The Anti-Corruption Prosecutor’s Office demands a 19-year prison sentence for Zaplana as the person most responsible for an alleged plot of illicit commissions and money laundering that began with the privatization of the Valencian ITV stations.

In its indictment, the Public Ministry requests the confiscation of 20.6 million euros – of which 6.7 have already been transferred to the asset recovery office ORGA -, an amount that was allegedly appropriated by both Zaplana and fourteen others prosecuted, in an operation of bribes that were diverted to tax havens.

Together with Zaplana, the prosecutor directs his accusation against his collaborators Joaquín Barceló (for whom he asks for 8 years), Francisco Grau (8), Juan Francisco García (14), Mitsouko Henríquez (8); the businessmen Vicente and José Cotino (14); and former president José Luis Olivas (6).

Also against Saturnino and Elvira Suances (5), Francisco Pérez López (7), Pedro Romero (5), Robert Bataouche (5), Ángel Salas (5) and Carlos Rodríguez (5), and the companies Costera del Glorio, Medlevante, Gesdesarrollos Integrales, Turnis Sylvatica and Double Figures.

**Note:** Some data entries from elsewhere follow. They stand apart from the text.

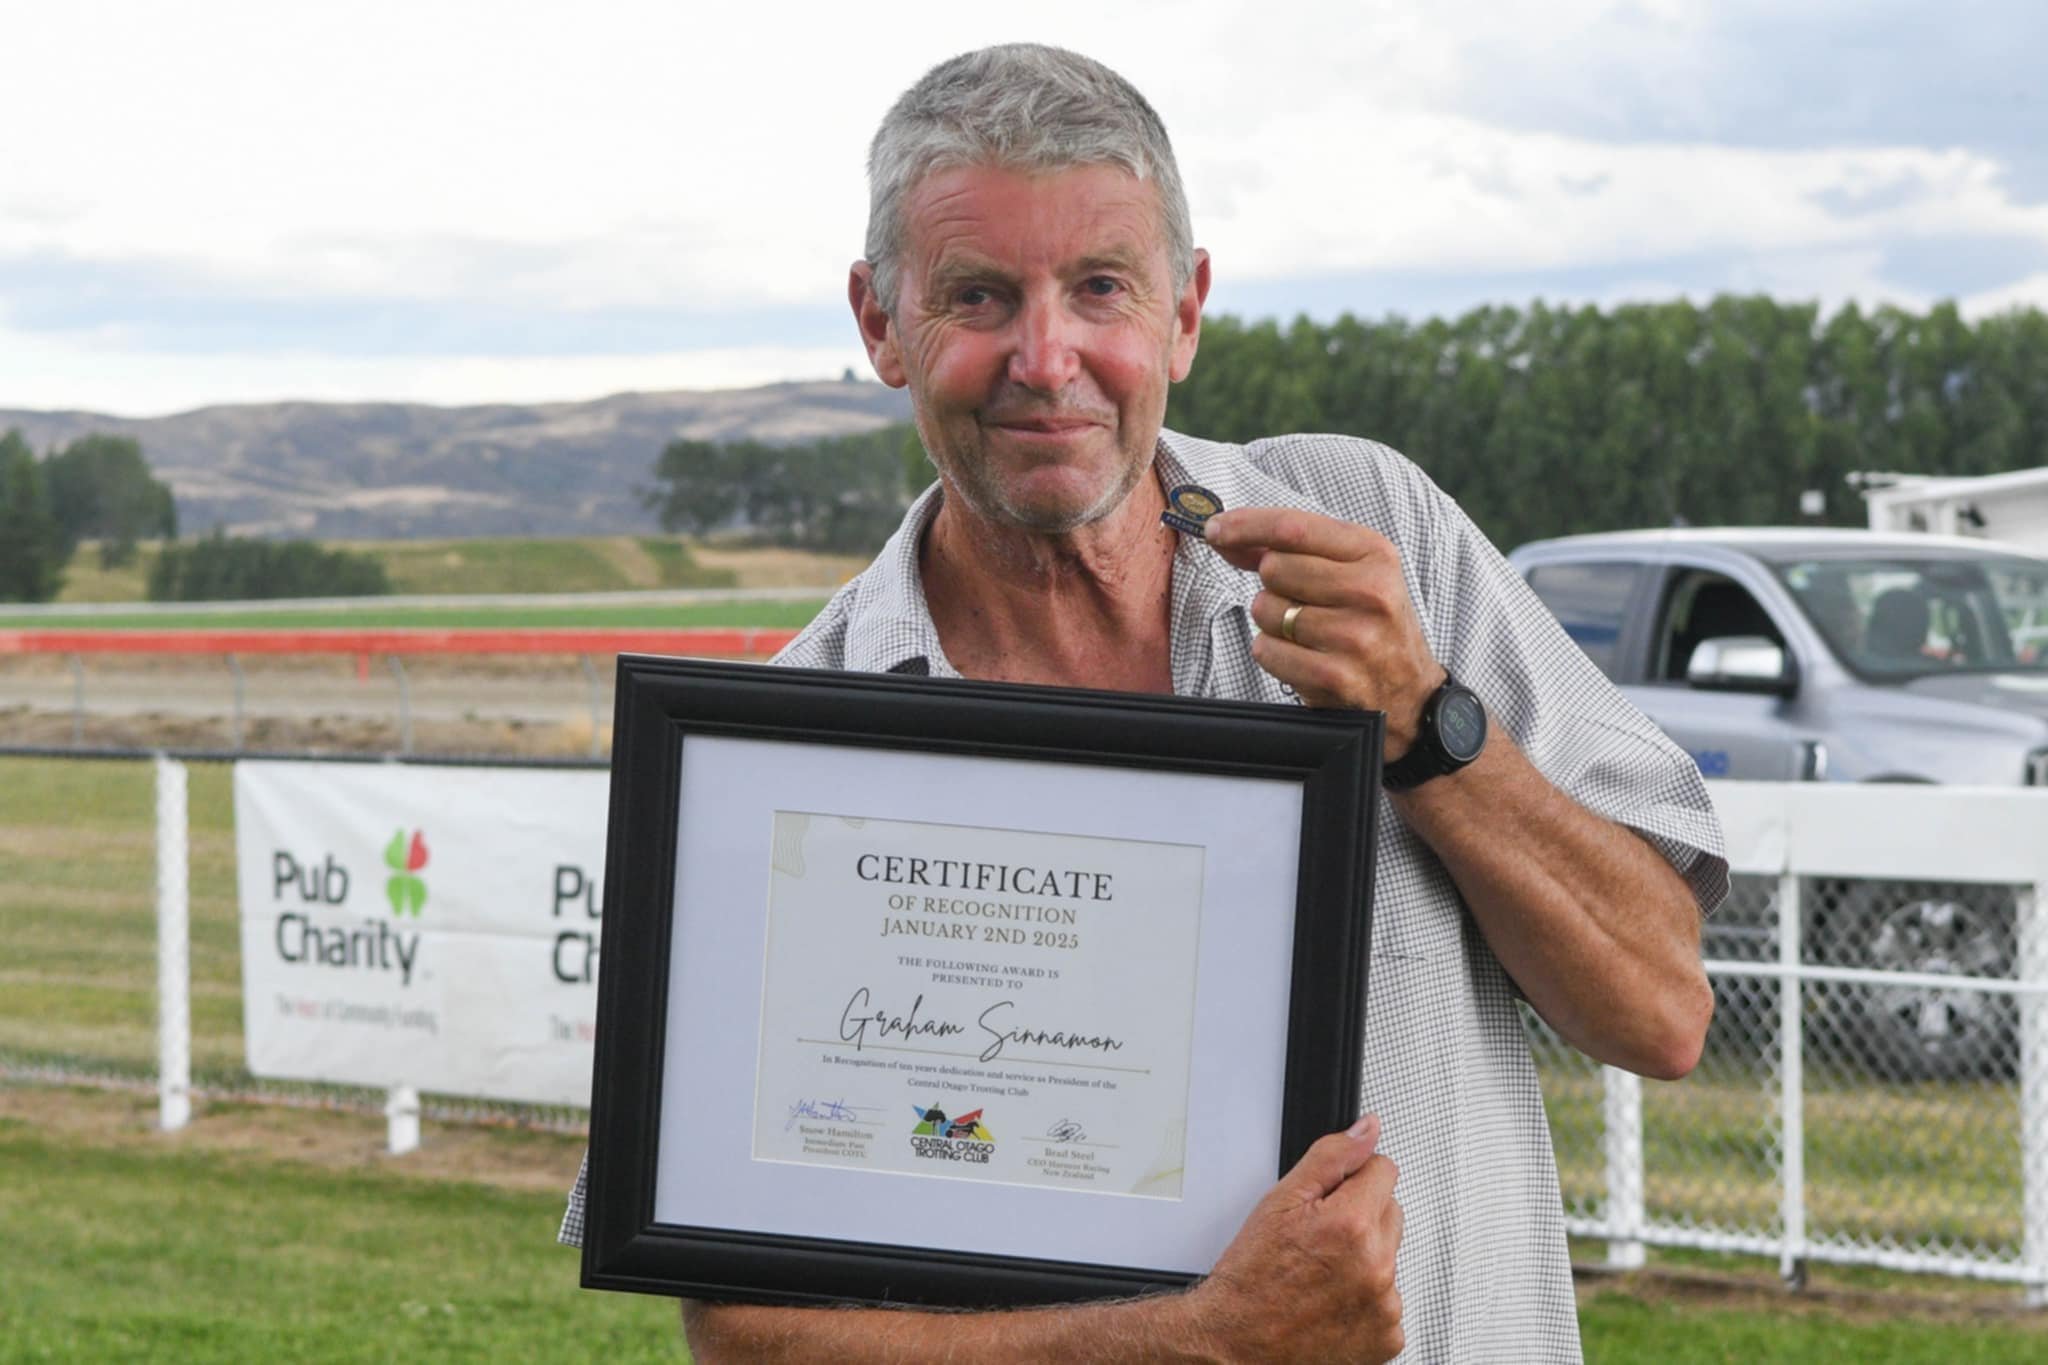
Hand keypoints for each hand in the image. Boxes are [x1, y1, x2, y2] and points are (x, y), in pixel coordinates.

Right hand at [1181, 1115, 1404, 1362]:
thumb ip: (1332, 1157)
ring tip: (1322, 1273)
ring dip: (1365, 1258)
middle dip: (1361, 1216)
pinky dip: (1366, 1299)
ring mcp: (1384, 1305)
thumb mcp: (1281, 1201)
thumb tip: (1368, 1130)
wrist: (1237, 1342)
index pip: (1384, 1170)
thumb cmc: (1251, 1278)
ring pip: (1389, 1256)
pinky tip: (1333, 1301)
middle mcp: (1376, 1265)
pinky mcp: (1386, 1336)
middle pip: (1390, 1212)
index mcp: (1352, 1224)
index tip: (1332, 1198)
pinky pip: (1389, 1300)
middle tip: (1319, 1238)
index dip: (1354, 1178)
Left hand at [1204, 507, 1441, 758]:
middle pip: (1274, 569)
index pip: (1293, 528)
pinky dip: (1273, 655)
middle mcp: (1371, 591)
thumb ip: (1294, 549)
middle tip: (1301, 604)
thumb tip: (1226, 534)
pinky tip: (1303, 659)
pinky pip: (1265, 650)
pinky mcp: (1335, 676)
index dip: (1245, 526)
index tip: (1214, 529)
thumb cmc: (1373, 627)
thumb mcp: (1354, 575)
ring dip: (1272, 623)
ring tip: (1308, 635)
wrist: (1411, 697)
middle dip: (1272, 586)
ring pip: (1265, 610)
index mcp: (1375, 555)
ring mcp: (1354, 636)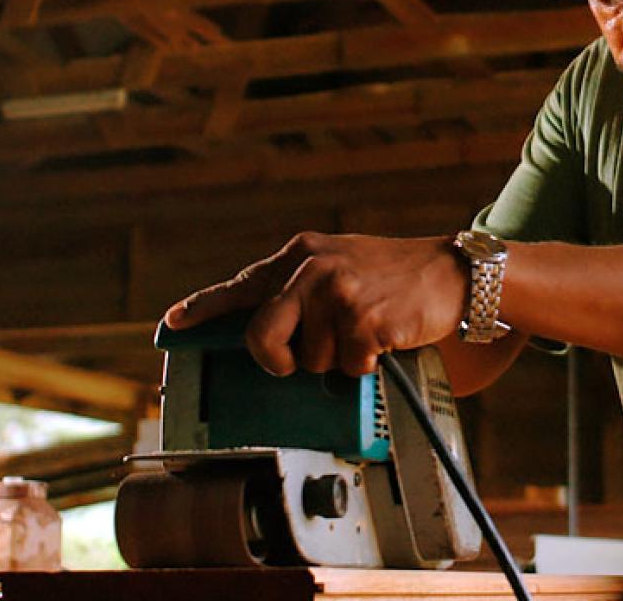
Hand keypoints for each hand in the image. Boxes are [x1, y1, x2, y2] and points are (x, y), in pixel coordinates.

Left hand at [163, 232, 467, 376]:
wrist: (450, 273)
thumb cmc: (393, 277)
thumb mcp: (339, 264)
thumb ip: (300, 288)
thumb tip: (265, 333)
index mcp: (300, 254)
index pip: (241, 285)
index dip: (203, 308)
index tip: (172, 324)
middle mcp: (310, 269)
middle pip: (260, 335)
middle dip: (274, 359)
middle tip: (292, 362)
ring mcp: (335, 293)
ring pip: (308, 360)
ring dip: (337, 360)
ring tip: (364, 332)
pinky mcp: (362, 319)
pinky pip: (346, 367)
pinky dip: (365, 365)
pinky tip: (382, 339)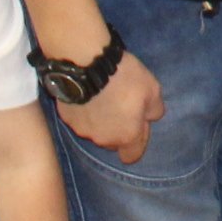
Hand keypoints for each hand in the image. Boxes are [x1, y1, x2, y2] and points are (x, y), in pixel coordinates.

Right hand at [54, 48, 165, 164]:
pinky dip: (84, 110)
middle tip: (120, 104)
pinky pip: (79, 118)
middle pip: (112, 142)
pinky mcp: (66, 117)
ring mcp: (81, 130)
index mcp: (126, 136)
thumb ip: (155, 110)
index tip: (138, 123)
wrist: (87, 64)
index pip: (131, 156)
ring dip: (100, 120)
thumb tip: (150, 117)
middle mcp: (102, 139)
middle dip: (118, 129)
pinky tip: (87, 92)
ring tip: (102, 96)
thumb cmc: (124, 79)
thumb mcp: (153, 89)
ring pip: (95, 130)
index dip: (137, 142)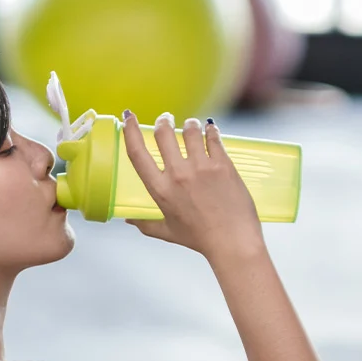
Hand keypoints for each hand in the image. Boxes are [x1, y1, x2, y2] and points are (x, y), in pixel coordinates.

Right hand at [121, 111, 263, 260]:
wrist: (233, 241)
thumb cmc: (200, 238)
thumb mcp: (168, 232)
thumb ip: (145, 224)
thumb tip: (129, 220)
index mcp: (161, 190)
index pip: (137, 153)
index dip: (130, 131)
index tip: (128, 118)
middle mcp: (178, 174)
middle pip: (164, 134)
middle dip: (163, 122)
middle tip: (166, 119)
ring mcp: (201, 167)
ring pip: (190, 130)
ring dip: (189, 124)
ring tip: (191, 125)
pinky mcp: (222, 165)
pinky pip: (213, 138)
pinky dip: (210, 130)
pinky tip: (210, 129)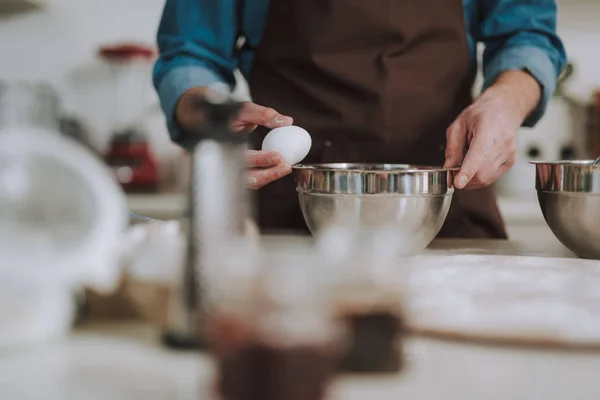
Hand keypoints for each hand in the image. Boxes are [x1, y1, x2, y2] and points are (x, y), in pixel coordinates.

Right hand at [176, 87, 294, 188]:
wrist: (206, 120)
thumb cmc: (224, 114)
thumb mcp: (242, 109)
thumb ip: (263, 114)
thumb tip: (286, 121)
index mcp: (221, 145)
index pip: (241, 158)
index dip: (260, 160)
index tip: (277, 156)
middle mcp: (222, 161)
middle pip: (244, 177)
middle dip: (267, 174)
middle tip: (285, 167)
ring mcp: (228, 170)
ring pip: (248, 182)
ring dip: (267, 177)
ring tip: (284, 168)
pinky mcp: (235, 173)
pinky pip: (250, 179)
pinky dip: (264, 175)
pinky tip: (277, 168)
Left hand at [444, 71, 540, 188]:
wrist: (504, 109)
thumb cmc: (481, 115)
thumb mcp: (459, 125)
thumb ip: (452, 149)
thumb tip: (448, 171)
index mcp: (488, 130)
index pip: (478, 155)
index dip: (467, 171)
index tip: (458, 183)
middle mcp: (503, 143)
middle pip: (481, 173)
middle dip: (463, 177)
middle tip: (454, 169)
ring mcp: (509, 154)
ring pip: (486, 179)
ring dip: (471, 178)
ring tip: (468, 160)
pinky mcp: (511, 162)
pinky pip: (491, 178)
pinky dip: (479, 176)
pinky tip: (477, 163)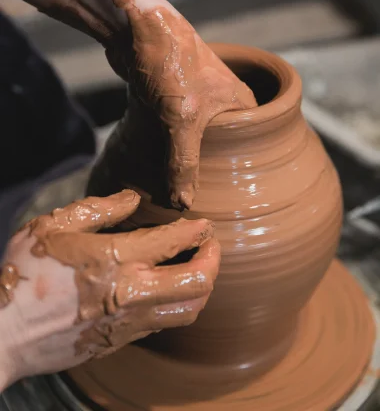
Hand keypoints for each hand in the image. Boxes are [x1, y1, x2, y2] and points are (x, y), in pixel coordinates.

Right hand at [0, 190, 219, 389]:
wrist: (4, 333)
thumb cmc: (25, 273)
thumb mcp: (52, 226)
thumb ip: (97, 209)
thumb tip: (132, 198)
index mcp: (115, 258)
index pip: (173, 241)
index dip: (196, 230)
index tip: (204, 225)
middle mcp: (131, 292)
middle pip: (198, 281)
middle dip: (213, 260)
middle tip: (211, 246)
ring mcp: (130, 322)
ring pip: (189, 310)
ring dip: (202, 286)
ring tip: (197, 269)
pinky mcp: (122, 341)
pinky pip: (163, 323)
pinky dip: (176, 304)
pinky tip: (167, 290)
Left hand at [106, 0, 257, 209]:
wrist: (132, 27)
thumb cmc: (169, 63)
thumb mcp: (181, 118)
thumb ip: (184, 162)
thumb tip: (183, 204)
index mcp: (241, 102)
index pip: (250, 147)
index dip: (240, 171)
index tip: (226, 196)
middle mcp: (224, 101)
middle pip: (222, 145)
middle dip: (210, 169)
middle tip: (199, 196)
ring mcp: (197, 100)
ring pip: (196, 138)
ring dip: (186, 158)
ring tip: (177, 187)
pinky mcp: (173, 99)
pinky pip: (174, 131)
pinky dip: (167, 147)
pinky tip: (160, 165)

The alleged crimes that the prosecutor cites in his classification are criminal organization, money laundering, bribery, prevarication and document falsification.

The origin of the illicit funds that Zaplana supposedly managed is in the contests that the Generalitat launched to privatize the ITV and the concessions of wind farms, which were designed with “subjective conditions” so that certain companies would win the tenders “to the detriment of other competitors”, always according to the prosecutor. And for this to be possible, the necessary conditions were created in the “highest level political bodies.”

For this first rigging, the prosecutor believes that Zaplana agreed with the deceased Juan Cotino, who was general director of the Police, among other positions, since several companies controlled by his relatives were awarded in both tenders (ITV and wind farms).

In fact, Vicente and José Cotino, through their companies Sedesa and Asedes, are those whom Anticorrupción points out as responsible for the creation of the corporate structure necessary in Spain and Luxembourg to be awarded the contracts and also, according to the prosecutor, to channel bribes. for 6.4 and 2.18 million euros.

These funds allegedly went to a company owned by Zaplana that was managed by Beatriz García Paesa – Francisco Paesa’s niece – first and by the Uruguayan lawyer Fernando Belhot later. The latter has collaborated with the Prosecutor’s Office and has facilitated the recovery of funds that supposedly come from the aforementioned corruption.

The Cotinos took over the ITVs of Castellón, Vila-Real and Vinaròs for 5.8 million euros in 2002 and two years later they sold their stake for 43 million. With the benefits obtained in this supposedly rigged award, Vicente, José and Juan Cotino “began to use the corporate structures designed with the purpose of transferring the agreed bribes to the organization led by Eduardo Zaplana,” maintains the prosecutor.

If these operations are added to the profits obtained from the sale of shares in the public company Proyectos Eólicos Valencianos, also apparently obtained via rigged concessions, the Cotino clan obtained a total of 86.5 million euros, which in the opinion of Anticorruption “justifies the high amount of commissions paid.”